A new Helm value redis.deployment.ioThreads was introduced to specify the number of I/O threads to use for the built-in Redis instance. Redis is mostly single threaded, however some operations, such as UNLINK or slow I/O accesses can be performed on side threads. Increasing the number of side threads can help improve and maximize the performance of Redis as these operations can run in parallel.

If you set I/O threads, the Redis pod must be restarted during the upgrade so that the changes can be applied. During the restart, the input snapshots from all connected Gloo agents are removed from the Redis cache. If you also update settings in the Gloo management server that require the management server pod to restart, the management server’s local memory is cleared and all Gloo agents are disconnected. Although the Gloo agents attempt to reconnect to send their input snapshots and re-populate the Redis cache, some agents might take longer to connect or fail to connect at all. To ensure that the Gloo management server halts translation until the input snapshots of all workload cluster agents are present in Redis, it is recommended to enable safe mode on the management server alongside updating the I/O threads for the Redis pod. For more information, see Safe mode. Note that in version 2.6.0 and later, safe mode is enabled by default.

To update I/O side threads in Redis as part of your Gloo Mesh Enterprise upgrade:

  1. Scale down the number of Gloo management server pods to 0.

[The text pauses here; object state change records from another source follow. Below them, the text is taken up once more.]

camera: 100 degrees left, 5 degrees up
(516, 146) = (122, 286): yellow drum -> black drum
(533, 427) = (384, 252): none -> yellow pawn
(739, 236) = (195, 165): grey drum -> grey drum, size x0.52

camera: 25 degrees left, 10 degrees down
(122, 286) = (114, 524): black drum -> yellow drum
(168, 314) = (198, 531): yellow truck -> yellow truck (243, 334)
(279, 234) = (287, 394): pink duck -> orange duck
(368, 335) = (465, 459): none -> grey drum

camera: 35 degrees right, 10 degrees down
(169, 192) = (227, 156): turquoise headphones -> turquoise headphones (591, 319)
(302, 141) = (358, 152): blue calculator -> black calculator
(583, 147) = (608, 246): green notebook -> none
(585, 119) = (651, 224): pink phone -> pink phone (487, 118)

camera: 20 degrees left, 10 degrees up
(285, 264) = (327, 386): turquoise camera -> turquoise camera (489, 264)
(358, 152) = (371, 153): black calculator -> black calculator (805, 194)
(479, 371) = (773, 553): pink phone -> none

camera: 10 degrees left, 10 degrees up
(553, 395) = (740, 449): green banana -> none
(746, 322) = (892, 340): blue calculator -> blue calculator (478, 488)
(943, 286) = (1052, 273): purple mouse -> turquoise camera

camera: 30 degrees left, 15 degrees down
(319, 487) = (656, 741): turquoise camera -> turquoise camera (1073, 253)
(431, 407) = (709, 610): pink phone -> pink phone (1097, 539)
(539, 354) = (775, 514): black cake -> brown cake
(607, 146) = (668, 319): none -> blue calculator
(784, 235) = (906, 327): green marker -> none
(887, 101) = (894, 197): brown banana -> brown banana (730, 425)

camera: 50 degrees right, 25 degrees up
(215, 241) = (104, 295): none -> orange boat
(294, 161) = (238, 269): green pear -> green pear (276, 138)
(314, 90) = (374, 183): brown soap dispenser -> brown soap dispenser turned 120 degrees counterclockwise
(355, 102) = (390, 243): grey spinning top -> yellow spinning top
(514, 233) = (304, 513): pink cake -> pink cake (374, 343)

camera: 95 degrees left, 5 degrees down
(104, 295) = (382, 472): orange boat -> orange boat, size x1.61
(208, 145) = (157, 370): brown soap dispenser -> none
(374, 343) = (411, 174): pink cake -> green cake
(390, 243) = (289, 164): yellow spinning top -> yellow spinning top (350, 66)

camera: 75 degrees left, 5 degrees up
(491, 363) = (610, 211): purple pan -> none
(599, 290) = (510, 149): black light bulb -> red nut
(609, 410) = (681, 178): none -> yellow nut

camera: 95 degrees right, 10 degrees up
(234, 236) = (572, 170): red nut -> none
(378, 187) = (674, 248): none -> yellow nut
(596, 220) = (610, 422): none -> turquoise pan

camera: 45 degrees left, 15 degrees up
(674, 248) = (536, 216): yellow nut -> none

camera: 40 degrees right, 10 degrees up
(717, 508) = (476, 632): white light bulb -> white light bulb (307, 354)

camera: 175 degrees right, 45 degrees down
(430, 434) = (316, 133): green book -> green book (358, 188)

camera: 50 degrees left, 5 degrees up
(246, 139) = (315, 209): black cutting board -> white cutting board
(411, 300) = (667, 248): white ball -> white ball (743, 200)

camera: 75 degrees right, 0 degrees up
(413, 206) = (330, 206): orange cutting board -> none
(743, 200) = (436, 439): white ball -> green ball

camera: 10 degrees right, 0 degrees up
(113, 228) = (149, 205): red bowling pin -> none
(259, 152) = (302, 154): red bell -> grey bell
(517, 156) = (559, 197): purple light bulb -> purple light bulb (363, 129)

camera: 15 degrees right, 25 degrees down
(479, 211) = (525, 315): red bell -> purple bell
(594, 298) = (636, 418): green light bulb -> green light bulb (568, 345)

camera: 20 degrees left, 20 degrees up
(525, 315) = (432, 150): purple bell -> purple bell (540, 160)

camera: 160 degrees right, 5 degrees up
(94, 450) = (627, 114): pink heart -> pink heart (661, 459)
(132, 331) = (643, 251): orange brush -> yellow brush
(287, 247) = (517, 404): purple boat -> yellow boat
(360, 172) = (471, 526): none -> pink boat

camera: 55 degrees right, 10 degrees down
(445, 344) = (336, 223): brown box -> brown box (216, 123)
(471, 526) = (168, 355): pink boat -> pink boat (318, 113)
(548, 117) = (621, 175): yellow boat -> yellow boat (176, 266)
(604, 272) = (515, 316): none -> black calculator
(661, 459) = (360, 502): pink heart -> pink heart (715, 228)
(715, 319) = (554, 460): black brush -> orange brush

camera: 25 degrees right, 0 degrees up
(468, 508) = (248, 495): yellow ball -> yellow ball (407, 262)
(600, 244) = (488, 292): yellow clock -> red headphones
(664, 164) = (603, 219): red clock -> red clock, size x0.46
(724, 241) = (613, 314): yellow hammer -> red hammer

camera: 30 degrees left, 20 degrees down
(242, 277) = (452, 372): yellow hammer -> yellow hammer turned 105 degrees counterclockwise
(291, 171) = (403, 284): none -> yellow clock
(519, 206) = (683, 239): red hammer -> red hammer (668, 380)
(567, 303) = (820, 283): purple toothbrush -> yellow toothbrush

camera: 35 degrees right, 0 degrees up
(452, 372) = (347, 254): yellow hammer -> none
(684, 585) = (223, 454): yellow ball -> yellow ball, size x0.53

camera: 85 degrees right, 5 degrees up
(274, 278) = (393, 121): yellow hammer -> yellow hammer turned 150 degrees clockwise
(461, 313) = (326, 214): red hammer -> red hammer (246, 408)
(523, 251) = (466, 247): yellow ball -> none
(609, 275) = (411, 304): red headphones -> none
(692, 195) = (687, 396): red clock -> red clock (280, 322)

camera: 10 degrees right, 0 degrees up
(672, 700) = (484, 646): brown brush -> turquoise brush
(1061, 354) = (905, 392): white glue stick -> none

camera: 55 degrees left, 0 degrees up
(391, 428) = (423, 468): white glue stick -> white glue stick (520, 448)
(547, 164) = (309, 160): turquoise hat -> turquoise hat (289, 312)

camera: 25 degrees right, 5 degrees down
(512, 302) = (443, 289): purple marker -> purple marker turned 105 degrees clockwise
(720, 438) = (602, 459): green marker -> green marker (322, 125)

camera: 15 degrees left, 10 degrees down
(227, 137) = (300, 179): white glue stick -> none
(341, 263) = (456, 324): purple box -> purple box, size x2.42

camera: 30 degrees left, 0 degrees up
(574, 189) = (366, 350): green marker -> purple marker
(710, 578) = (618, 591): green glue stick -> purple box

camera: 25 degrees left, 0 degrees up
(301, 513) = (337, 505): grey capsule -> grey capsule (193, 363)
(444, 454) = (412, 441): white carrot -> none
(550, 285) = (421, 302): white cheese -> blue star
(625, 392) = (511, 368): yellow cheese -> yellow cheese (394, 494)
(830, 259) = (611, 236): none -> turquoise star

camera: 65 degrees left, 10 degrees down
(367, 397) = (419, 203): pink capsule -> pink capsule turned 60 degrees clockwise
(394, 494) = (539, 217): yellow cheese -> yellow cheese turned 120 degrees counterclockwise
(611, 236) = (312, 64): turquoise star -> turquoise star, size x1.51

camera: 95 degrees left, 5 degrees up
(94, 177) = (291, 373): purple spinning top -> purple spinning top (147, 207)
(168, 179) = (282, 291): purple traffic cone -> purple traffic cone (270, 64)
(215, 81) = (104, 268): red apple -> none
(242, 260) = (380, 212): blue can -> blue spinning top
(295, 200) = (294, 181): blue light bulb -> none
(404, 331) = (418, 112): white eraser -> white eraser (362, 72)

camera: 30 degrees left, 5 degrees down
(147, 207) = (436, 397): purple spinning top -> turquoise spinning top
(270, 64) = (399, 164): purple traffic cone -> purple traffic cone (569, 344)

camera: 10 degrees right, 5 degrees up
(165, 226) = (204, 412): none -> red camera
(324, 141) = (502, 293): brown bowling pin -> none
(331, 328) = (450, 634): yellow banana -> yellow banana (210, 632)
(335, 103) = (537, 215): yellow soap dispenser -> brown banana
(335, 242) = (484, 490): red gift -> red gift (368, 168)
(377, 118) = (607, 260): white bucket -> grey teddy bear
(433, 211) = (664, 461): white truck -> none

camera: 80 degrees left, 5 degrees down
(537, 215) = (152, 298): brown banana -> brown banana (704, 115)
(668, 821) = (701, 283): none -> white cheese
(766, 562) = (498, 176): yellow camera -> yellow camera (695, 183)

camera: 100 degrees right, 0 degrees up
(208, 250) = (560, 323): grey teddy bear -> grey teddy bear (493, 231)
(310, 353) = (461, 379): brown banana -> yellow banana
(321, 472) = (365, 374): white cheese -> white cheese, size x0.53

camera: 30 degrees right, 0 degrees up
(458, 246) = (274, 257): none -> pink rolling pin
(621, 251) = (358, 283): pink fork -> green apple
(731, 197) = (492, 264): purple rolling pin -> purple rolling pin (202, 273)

      kubectl scale deployment gloo-mesh-mgmt-server --replicas=0 -n gloo-mesh
      
  2. Upgrade Gloo Mesh Enterprise and use the following settings in your Helm values file for the management server. Make sure to also increase the number of CPU cores to one core per thread, and add an additional CPU core for the main Redis thread. The following example also enables safe mode on the Gloo management server to ensure translation is done with the complete context of all workload clusters.

      
    glooMgmtServer:
      safeMode: true
    redis: 
      deployment: 
        ioThreads: 2
        resources: 
          requests: 
            cpu: 3
          limits: 
            cpu: 3
      

Feature changes

Review the following changes that might impact how you use certain features in your Gloo environment.

Sidecar acceleration

Support for the eBPF-based acceleration alpha feature is removed.

Known issues

The Solo team fixes bugs, delivers new features, and makes changes on a regular basis as described in the changelog. Some issues, however, might impact many users for common use cases. These known issues are as follows:

  • Cluster names: Do not use underscores (_) in the names of your clusters or in the kubeconfig context for your clusters.
  • Istio:
    • Due to a lack of support for the Istio CNI and iptables for the Istio proxy, you cannot run Istio (and therefore Gloo Mesh Enterprise) on AWS Fargate. For more information, see the Amazon EKS issue.
      • The WasmDeploymentPolicy Gloo CR is currently unsupported in Istio versions 1.18 and later.
      • For FIPS-compliant Solo distributions of Istio 1.17.2 and 1.16.4, you must use the -patch1 versions of the latest Istio builds published by Solo, such as 1.17.2-patch1-solo-fips for Solo distribution of Istio 1.17. These patch versions fix a FIPS-related issue introduced in the upstream Envoy code. In 1.17.3 and later, FIPS compliance is available in the -fips tags of regular Solo distributions of Istio, such as 1.17.3-solo-fips.
    • OTel pipeline: FIPS-compliant builds are not currently supported for the OTel collector agent image.